Tiger Asia’s Bill Hwang is staging a stunning comeback.
The Tiger Seed was up 9 percent in June when most hedge funds lost money. This follows his spectacular 12 percent gain in May.
Observers who are familiar with the Korean-born manager say Hwang is heavily short and not trading his positions much, accepting great volatility. Not many hedge fund managers are taking this approach at this time.
More specifically, Hwang is said to be partly cashing in on his bearish bets against Chinese stocks. Afterall, The Shanghai Index is down about 9 percent from its mid-April high.
But this only explains part of Hwang’s recent success, given that the Shanghai exchange has been rallying since June 21.
Despite the stunning two-month run, Hwang is still down 6.6 percent for the year. But, for now Hwang seems to have regained some of his touch.
Hwang, a son of a Korean pastor, launched Tiger Asia in January 2001 with $16 million of Robertson’s and his own money after serving as Robertson’s Korea and Asia expert for several years.
Since August 2008, the one-time hotshot manager has rarely gotten the big picture right. He was actually up 25 percent at the time, but suffered big losses from Lehman’s bankruptcy and shorting Porsche. He also turned bullish too early that fall. As a result, he wound up losing 23 percent that year.
Then as the markets were bottoming in 2009, Hwang turned bearish, and has remained that way, missing out on the huge global stock market rally. He was only up 3 percent in 2009 and 1 percent in 2010.
Today he runs slightly more than $1 billion, a fraction of the $8 billion or so he ran several years ago at the peak. And about $400 million is said to be his own money.

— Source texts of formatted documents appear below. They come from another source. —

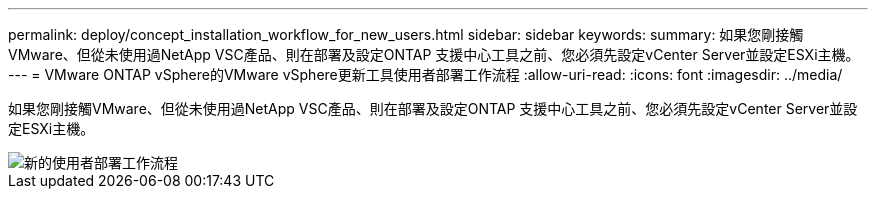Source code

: ---
permalink: deploy/concept_installation_workflow_for_new_users.html 
sidebar: sidebar 
keywords:  
summary: 如果您剛接觸VMware、但從未使用過NetApp VSC產品、則在部署及設定ONTAP 支援中心工具之前、您必須先設定vCenter Server並設定ESXi主機。 
---
= VMware ONTAP vSphere的VMware vSphere更新工具使用者部署工作流程
:allow-uri-read: 
:icons: font
:imagesdir: ../media/


[role="lead"]
如果您剛接觸VMware、但從未使用過NetApp VSC產品、則在部署及設定ONTAP 支援中心工具之前、您必須先設定vCenter Server並設定ESXi主機。

image::../media/new_user_deployment_workflow_vsc_vp_and_sra_7_0.gif[新的使用者部署工作流程]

Hwang also recently received good news on the legal front. Last month Hong Kong’s High Court—the Court of First Instance-- ruled it does not have the authority to determine whether Tiger Asia engaged in insider trading since it is based in New York City. Hong Kong securities regulators have been trying to ban the hedge fund from trading securities or derivatives listed in Hong Kong after Tiger Asia was accused of engaging in insider trading of Bank of China Ltd. and was separately accused of insider dealing and market manipulation involving China Construction Bank.
Rather, the High Court said it is up to the criminal courts or Market Misconduct Tribunal to determine whether there was any wrongdoing.